Proposals that would subject future build-operate-transfer (BOT) projects to legislative approval did not pass, however.
The series of rulings are not expected to disrupt the construction of the north-south rail project, which is slated to be completed in 2005 at a cost of NT$446.4 billion.
By a vote of 103 to 101, opposition lawmakers pushed through a proposal that obligates the THSRC to reveal the costs of individual subcontracts and related cost breakdowns.
Independent legislator Sisy Chen (
Saying that such practices would encroach on entrepreneurism, the THSRC has refused to make known information at issue.
The government has invested NT$8 billion in the bullet-train project and has promised to underwrite up to 86 percent of its finances.
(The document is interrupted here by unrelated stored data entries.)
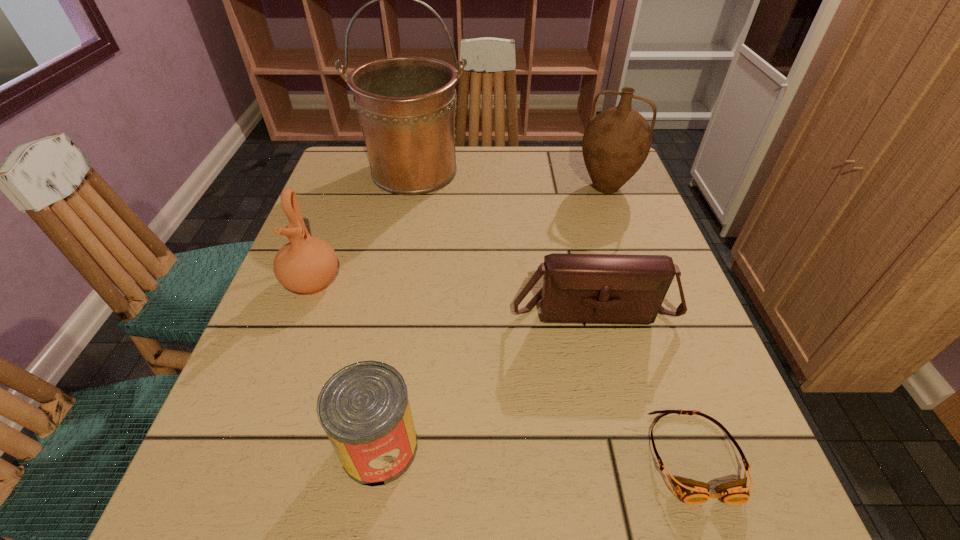
At what (x,y) coordinates should I click in order to perform the action: click on the tallest object. Please return your answer as a coordinate pair (x, y). The width and height of the screenshot is (960, 540). Looking at the image, I should click on (406, 106).

This screenshot has width=960, height=540. I want to click on the fifth shortest object, so click(616, 142).

Image resolution: width=960 pixels, height=540 pixels. Identify the location of pottery. (306, 265).

Locate an element on the screen. Image resolution: width=960 pixels, height=540 pixels. shoulder bag is located at coordinates (577, 288).

Find the location of a particular element. The width and height of the screenshot is (960, 540). can is located at coordinates (364, 409).

At what (x,y) coordinates should I click in order to perform the action: click on goggles. Please return your answer as a coordinate pair (x, y). Looking at the image, I should click on (692, 492).

Find the location of `free location located 0.240m on the front of the bucket`. free location located 0.240m on the front of the bucket is located at coordinates (396, 267).

Where is `vacant space situated on the front of the pitcher`? vacant space situated on the front of the pitcher is located at coordinates (639, 280).

Locate an element on the screen. The width and height of the screenshot is (960, 540). vacant area located on the spout of the third tallest object is located at coordinates (228, 508).

You are a GUI agent. You are given a task and a screenshot of the screen. Output one action in this format:
    pyautogui.click(x=<x>, y=<y>)
    Task: Click on the free space located on the front flap of the shoulder bag
    The width and height of the screenshot is (960, 540).
    Given the screenshot: What is the action you would take?
    pyautogui.click(x=640, y=504)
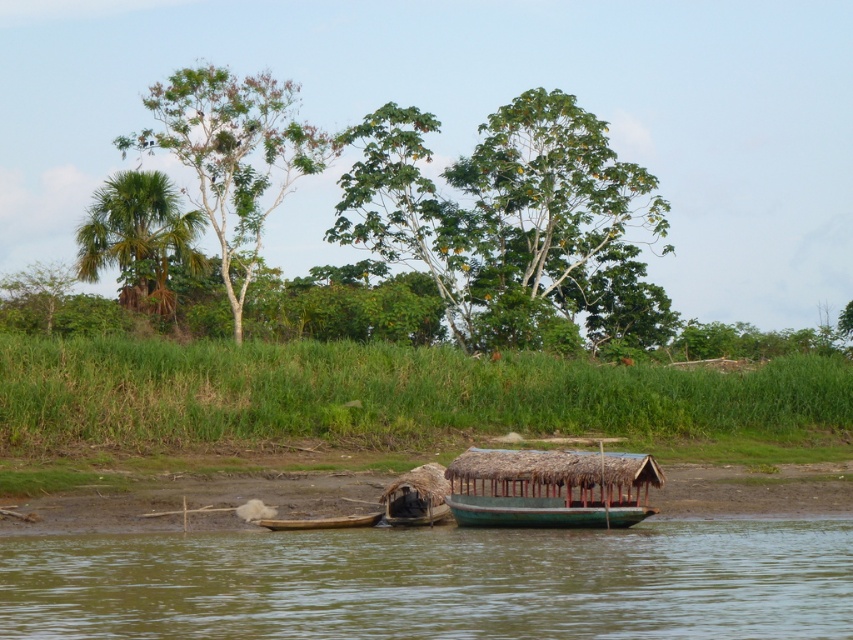
You are standing at the riverside and want to take a photo of the green grass at lower center and the green leafy tree at upper center. Which object will appear closer to the bottom of your camera viewfinder?

The green grass at lower center will appear closer to the bottom of the camera viewfinder because it is positioned below the green leafy tree at upper center.

You are standing on the riverside and want to take a photo of the wooden boat at center and the green leafy tree at center. Which object should you frame first in your camera viewfinder to ensure both are in the shot?

You should frame the green leafy tree at center first because it is to the left of the wooden boat at center, so positioning the tree first ensures the boat will also be included in the viewfinder.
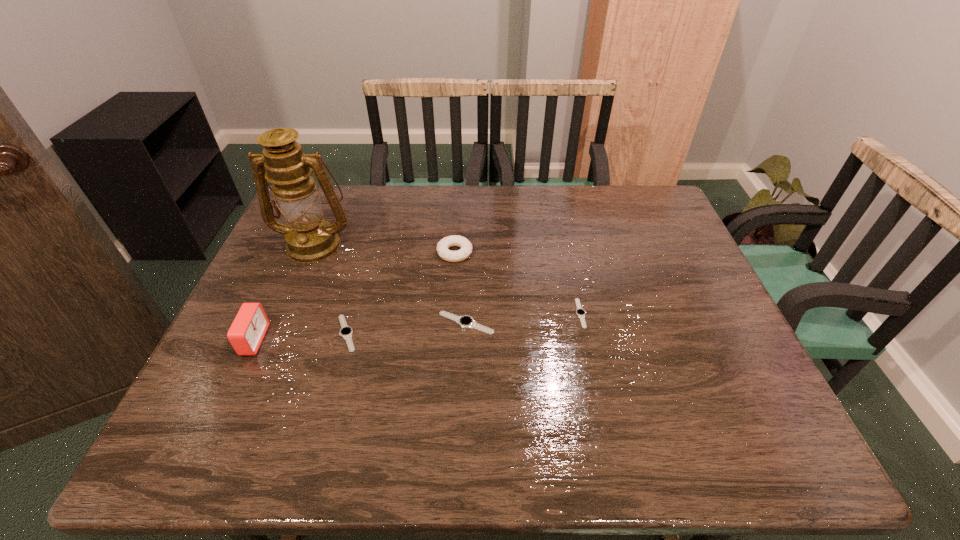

With support from a number of TSU legislators, the lawmaking body voted 105 to 103 in favor of a resolution that bars the Postal Saving Fund from lending more money to the THSRC before it meets the above requirement.
Seeking to placate the opposition, the DPP lodged no protest against the proposal -- which also bans the state-run Taiwan Sugar Co from making further investments in the railway.
But the ruling party did succeed in quashing opposition attempts to subject the future BOT projects to legislative approval.
With a vote of 104 to 98, the ruling camp was able to block an opposition measure saying the government must obtain consent from the legislature before spending money on any BOT project.
The four major legislative caucuses all issued top mobilization orders, asking members to attend the showdown vote yesterday noon. They did not break for lunch, as the legislature is finishing off a budgetary review for state-run businesses this week.
The body will vote on nominees for Examination Yuan heads, Control Yuan members and Grand Justices next week.
After some admirable maneuvering, the ruling camp blocked by a vote of 104-100 another opposition proposal that would require a legal basis for all future BOT projects worth over NT$30 billion.
Experts have frowned on the proposal, saying it would discourage BOT projects, a much-touted recipe for the construction of large-scale public works amidst plunging revenue.
To avoid that, the legislature voted 104 to 94 to strike down a resolution that would free the government from co-paying compensation demanded by former contractor, the European Consortium.
The THSRC had awarded its electrical and mechanical biddings to the consortium, but later decided to switch to Japanese systems, allegedly bowing to pressure from the former KMT administration.
An international court to which the European consortium has taken its complaint is likely to grant its request of US$800 million in compensation for the decision.
Seeking to speed up the legislative review, all caucuses gave the nod to a proposal that bars original THSRC shareholders from participating in land development, communications and other projects along the railway in the case the project collapses.